Un livre à « maître » dans la librairie!
Si vous aimez la lecture, il faut lire «Franco le grand maître», sorti aux Editions Centre de recherche sur les mentalités «Eugemonia». Je vous le conseille vivement. Il a tous les atouts pour être l’événement littéraire de l’année en République démocratique du Congo.
A la fois chronique, récit et analyse, ce livre est aussi une somme de recherches basées sur une documentation fouillée et des interviews inédites, même si la forme emprunte beaucoup au romanesque. Ce dernier aspect peut se justifier dès lors qu’il a vocation d’être un livre grand public.
Ce livre est préfacé par le professeur Kambayi Buatshia, historien des mentalités et directeur du Centre. Il est vendu chez African Queen, au prix de 30 dollars américains.
Selon le professeur Kambayi Buatshia, «Raoul Yema die Lala, par son opus « Franco, le grand maître », a voulu faire le devoir de mémoire collective; celle qu’un peuple porte sur lui pour toujours. Cette mémoire en évolution permanente et ouverte à la dialectique du souvenir et de l’amnésie inconscience, de ses déformations successives, vulnérables à toutes les manifestations susceptibles de longues latences et des soudaines revitalisations.

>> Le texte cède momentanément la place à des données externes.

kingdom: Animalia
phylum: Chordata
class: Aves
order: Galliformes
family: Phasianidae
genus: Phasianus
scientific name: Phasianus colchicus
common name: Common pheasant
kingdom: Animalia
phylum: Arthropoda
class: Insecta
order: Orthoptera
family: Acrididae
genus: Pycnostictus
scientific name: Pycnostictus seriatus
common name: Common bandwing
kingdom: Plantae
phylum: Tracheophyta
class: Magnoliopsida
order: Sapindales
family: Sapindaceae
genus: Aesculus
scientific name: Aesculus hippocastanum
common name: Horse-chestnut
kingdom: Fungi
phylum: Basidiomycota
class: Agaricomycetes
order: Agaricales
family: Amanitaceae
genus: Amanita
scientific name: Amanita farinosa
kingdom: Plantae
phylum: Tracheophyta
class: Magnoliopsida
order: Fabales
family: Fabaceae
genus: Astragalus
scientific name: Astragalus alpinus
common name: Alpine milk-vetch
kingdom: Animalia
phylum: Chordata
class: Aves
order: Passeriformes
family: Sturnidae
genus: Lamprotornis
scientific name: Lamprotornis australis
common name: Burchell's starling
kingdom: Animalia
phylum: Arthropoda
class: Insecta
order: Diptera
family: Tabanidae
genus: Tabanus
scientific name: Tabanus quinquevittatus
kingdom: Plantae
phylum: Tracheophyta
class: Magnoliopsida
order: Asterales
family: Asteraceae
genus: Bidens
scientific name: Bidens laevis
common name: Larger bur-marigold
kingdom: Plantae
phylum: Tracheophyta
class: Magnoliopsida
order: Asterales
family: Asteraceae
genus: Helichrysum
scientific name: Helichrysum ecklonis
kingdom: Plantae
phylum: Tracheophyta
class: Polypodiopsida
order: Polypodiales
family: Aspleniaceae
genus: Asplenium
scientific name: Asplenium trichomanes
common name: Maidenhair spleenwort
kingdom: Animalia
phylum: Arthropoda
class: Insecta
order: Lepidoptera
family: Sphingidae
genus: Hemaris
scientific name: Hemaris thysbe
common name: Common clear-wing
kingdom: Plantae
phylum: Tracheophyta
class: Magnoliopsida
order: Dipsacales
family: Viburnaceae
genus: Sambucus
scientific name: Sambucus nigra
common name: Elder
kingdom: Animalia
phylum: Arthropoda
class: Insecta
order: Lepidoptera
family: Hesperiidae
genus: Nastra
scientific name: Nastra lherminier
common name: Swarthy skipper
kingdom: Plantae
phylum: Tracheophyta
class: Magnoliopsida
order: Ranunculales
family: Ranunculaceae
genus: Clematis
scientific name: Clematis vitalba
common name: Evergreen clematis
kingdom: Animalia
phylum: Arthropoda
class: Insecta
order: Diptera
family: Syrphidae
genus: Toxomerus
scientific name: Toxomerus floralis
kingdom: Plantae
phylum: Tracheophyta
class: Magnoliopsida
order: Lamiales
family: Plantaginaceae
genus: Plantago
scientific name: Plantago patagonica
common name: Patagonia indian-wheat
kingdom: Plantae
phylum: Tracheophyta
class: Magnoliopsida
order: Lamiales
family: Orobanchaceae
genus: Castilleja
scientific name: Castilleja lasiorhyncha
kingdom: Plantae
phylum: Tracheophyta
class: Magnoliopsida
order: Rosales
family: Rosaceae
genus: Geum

L’auteur, loin d’avoir la prétention de combler le ‘vide épistolaire abyssal ‘ qui entoure Franco de Mi-Amor, de mon amour, loin aussi de vouloir se substituer à sa biographie, dans toute humilité avoue qu’il laisse ces tâches fascinantes aux historiens, journalistes, nouvellistes, écrivains, musicologues, etc.».
« Franco, le grand maître » est un prétexte pour l’auteur de nous parler, dans tous ses états, non seulement du personnage historique que fut le musicien, mais aussi de l’environnement social, économique et politique dont celui-ci fut le contemporain.
Raoul Yema die Lala, dont on soupçonne, au travers de quelques croustillants détails, de vouloir également nous suggérer une intrusion autorisée dans son propre parcours de la vie, réussit en 295 pages de nous faire (re) découvrir la cité d’ambiance des années 50 et «Kin Kiesse» des années 70 avec toutes leurs merveilles.
Mais l’essentiel est le portrait qu’il dresse, sans retouches, de ce grand guitariste aux ressources infinies qu’était Franco de Mi-Amor. Portrait intime et contrastant. Portrait saisissant et bariolé, éclairant les pans entiers de la vie d’un homme que nous croyions pourtant connaître.
Franco sentimental en privé, sémillant en public, visionnaire en politique, objecteur de conscience à sa façon, est «l’oncle de la société congolaise», c’est-à-dire le garant et l’obligé d’une société dont il croit être en déshérence et qu’il tente, toujours à sa façon, de redresser.
Guitariste de talent, chanteur inimitable, compositeur intarissable et diversifiant, à souhait, ses sujets sans pour autant s’éparpiller, Franco est à la fois adulé et déteste. Adulé par ceux qui croyaient en son art, détesté par ceux qu’il brocardait et devenus hélas, ses têtes de turc. S’impose alors de soi une empathie complice. D’une enfance troublée, au-delà des blessures narcissiques; il relève la tête et noue avec un parler cru et dru comme s’il voulait prendre sa revanche sur le sort.
De mon propre constat, Raoul Yema die Lala, en écrivant «Franco le grand maître», a harponné des instantanées en friche avant que le temps ne les avale. Sur ce point, il aiguise le goût et la saveur de la mémoire collective. Après trois décennies d’une carrière musicale intense et riche, fertile en innovations, Franco tire sa révérence le 12 octobre 1989, pas la même année que le prophète Simon Kimbangu, mais à la même date.
Qu’il y a-t-il donc en commun entre ces deux personnages, aux destins et desseins si différents et éloignés que seule la date de la mort a réuni? L’auteur répond: «Ils ont connu la notoriété mondiale : ils étaient d’authentiques hommes libres et de leur époque et de leur esprit. Les deux hommes, par leur intériorité, leur goût de la rencontre et celui des foules avaient témoigné de leur désir de servir»
De son vrai nom François-Dominique Luambo Makiadi, Franco est un sobriquet qu’il s’était choisi. Raoul Yema die Lala explique ce choix: «Il a choisi de s’appeler Franco parce que ce diminutif avait une consonance qui, pour lui, s’adaptait le mieux à son nouveau métier d’artiste et pour faire comme un autre guitariste du même prénom – François – qui avait une célébrité relative du coté de Casamar à Barumbu. A cette époque, il était un adolescent assez culotté et ambitieux pour être convaincu qu’il se ferait un jour, avec ce sobriquet, un grand nom».